Tally every line in the listing that holds the string "Another", then state the total and nothing more.
====== Dataset entries
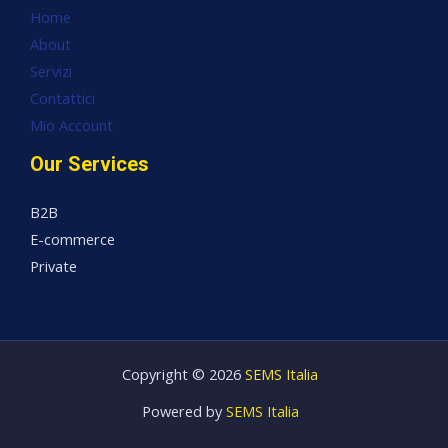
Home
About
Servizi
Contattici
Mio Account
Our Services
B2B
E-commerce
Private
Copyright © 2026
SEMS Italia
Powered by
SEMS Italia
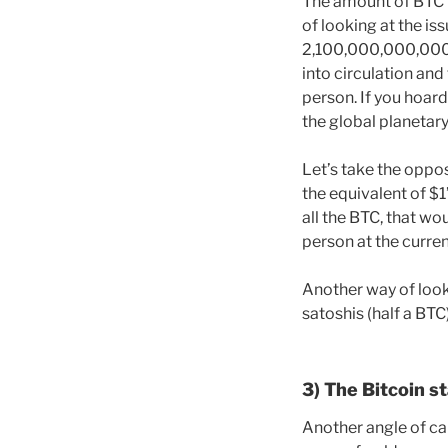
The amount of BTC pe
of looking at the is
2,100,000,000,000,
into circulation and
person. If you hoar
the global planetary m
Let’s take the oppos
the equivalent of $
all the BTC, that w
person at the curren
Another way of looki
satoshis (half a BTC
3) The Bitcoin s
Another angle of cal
============
====== Dataset entries
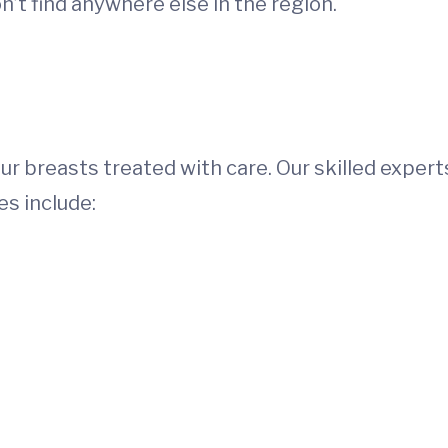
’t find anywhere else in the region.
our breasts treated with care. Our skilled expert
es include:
============
*Solution:*
2